The Ballad of Hector in Hades by Edwin Muir – from a recentish edition of Selected Poems edited by Mick Imlah.

Yes, this is where I stood that day,
Beside this sunny mound.
The walls of Troy are far away,
And outward comes no sound.

I wait. On all the empty plain
A burnished stillness lies,
Save for the chariot’s tinkling hum,
And a few distant cries.

His helmet glitters near. The world
Slowly turns around,
With some new sleight compels my feet
From the fighting ground.

I run. If I turn back again
The earth must turn with me,
The mountains planted on the plain,
The sky clamped to the sea.

The grasses puff a little dust
Where my footsteps fall.
I cast a shadow as I pass
The little wayside wall.

The strip of grass on either hand
Sparkles in the light;
I only see that little space
To the left and to the right,

And in that space our shadows run,
His shadow there and mine,
The little flowers, the tiny mounds,
The grasses frail and fine.

But narrower still and narrower!
My course is shrunk and small,
Yet vast as in a deadly dream,
And faint the Trojan wall.
The sun up in the towering sky
Turns like a spinning ball.

The sky with all its clustered eyes
Grows still with watching me,
The flowers, the mounds, the flaunting weeds
Wheel slowly round to see.

Two shadows racing on the grass,
Silent and so near,
Until his shadow falls on mine.
And I am rid of fear.

The race is ended.

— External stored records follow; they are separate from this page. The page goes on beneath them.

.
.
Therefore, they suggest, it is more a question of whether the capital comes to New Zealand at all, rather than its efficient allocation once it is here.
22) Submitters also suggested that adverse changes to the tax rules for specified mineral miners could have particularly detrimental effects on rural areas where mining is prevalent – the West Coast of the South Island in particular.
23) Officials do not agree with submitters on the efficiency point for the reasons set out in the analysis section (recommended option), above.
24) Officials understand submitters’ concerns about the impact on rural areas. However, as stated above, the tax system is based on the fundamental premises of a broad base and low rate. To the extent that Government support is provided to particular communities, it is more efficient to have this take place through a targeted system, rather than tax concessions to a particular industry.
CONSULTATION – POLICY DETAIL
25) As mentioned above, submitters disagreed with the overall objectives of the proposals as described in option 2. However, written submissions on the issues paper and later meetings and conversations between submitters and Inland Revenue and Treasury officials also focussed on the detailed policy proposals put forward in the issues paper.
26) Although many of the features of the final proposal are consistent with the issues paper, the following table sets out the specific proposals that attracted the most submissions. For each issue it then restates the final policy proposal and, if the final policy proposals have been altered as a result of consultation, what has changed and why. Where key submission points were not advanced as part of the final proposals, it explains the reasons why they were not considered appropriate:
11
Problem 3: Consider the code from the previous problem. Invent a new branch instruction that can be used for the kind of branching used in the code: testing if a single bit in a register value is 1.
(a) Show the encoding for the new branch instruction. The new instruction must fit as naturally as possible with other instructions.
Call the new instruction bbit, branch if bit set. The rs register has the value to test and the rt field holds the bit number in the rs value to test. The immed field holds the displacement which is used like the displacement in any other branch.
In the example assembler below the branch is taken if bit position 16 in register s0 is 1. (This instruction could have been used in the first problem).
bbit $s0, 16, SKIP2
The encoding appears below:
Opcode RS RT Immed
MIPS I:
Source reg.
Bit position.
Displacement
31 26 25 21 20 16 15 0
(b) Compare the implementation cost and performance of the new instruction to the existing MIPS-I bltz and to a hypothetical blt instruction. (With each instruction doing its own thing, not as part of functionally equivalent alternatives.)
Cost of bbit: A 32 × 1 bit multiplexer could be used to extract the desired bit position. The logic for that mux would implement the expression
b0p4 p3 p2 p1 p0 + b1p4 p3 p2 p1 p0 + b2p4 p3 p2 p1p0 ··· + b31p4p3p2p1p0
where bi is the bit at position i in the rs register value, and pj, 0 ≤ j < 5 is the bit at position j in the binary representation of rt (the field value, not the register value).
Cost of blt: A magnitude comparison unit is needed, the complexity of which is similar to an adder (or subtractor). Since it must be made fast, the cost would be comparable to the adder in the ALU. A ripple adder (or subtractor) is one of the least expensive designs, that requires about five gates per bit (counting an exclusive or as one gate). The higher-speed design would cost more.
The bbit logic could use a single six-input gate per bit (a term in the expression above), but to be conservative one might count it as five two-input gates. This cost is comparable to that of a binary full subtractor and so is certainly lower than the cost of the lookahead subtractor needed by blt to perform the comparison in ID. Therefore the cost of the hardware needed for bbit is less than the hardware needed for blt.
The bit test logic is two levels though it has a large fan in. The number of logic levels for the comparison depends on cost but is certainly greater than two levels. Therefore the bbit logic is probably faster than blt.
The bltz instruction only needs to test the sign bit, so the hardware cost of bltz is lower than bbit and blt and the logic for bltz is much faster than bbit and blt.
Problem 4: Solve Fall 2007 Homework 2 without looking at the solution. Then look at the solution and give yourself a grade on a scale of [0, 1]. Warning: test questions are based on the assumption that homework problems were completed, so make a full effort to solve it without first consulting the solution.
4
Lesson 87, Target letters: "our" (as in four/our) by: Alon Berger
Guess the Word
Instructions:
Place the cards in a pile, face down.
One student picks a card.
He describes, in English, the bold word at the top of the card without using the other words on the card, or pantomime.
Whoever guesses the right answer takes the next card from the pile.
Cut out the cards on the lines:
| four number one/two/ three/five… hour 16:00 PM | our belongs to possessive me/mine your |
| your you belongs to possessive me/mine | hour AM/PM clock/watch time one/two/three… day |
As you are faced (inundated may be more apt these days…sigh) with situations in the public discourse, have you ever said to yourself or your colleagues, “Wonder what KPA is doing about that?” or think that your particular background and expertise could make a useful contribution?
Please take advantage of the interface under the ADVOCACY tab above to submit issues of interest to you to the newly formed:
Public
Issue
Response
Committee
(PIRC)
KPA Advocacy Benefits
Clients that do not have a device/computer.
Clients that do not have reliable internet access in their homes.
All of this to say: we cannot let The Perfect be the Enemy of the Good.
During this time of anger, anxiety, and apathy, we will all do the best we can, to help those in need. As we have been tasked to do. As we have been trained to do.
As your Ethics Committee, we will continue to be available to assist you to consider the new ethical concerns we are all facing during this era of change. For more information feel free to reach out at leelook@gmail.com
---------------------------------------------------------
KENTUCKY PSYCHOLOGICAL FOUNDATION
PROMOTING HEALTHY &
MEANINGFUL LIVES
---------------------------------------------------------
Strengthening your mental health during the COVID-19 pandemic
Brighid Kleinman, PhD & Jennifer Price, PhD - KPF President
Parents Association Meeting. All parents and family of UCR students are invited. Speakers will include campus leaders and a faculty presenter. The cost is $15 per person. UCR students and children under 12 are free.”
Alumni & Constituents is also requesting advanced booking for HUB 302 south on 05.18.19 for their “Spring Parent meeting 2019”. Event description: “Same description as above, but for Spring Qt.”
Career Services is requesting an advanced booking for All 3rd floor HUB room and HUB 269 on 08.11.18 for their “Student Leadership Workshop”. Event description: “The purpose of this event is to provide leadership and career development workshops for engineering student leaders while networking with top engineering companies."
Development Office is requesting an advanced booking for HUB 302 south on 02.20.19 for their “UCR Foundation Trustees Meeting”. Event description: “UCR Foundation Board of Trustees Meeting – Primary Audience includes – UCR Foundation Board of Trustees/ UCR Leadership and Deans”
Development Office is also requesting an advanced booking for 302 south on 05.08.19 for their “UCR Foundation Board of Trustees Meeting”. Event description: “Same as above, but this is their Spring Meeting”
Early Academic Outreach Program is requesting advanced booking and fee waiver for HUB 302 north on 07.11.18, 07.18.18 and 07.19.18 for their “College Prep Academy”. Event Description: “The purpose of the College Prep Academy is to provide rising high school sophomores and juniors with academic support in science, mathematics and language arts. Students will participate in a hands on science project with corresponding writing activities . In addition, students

Far away
I hang and do not care,
While round bright Troy Achilles whirls
A corpse with streaming hair.

And – for a hint of where the atmosphere Muir exploits comes from – here’s a famous simile of Homer’s from the chase scene in Iliad 22 (199-201):

And as in a dream a man can not pursue one who flees before him—the one can not flee, nor the other pursue—so Achilles could not overtake Hector in his fleetness, nor Hector escape.

ὡς δ᾿ ἐν ὀνείρῳ οὐ δύναται φεύγοντα διώκειν·
200οὔτ᾿ ἄρ᾿ ὁ τὸν δύναται ὑποφεύγειν οὔθ᾿ ὁ διώκειν·
ὣς ὁ τὸν οὐ δύνατο μάρψαι ποσίν, οὐδ᾿ ὃς ἀλύξαι.

Somehow Aristarchus wished to reject those lines.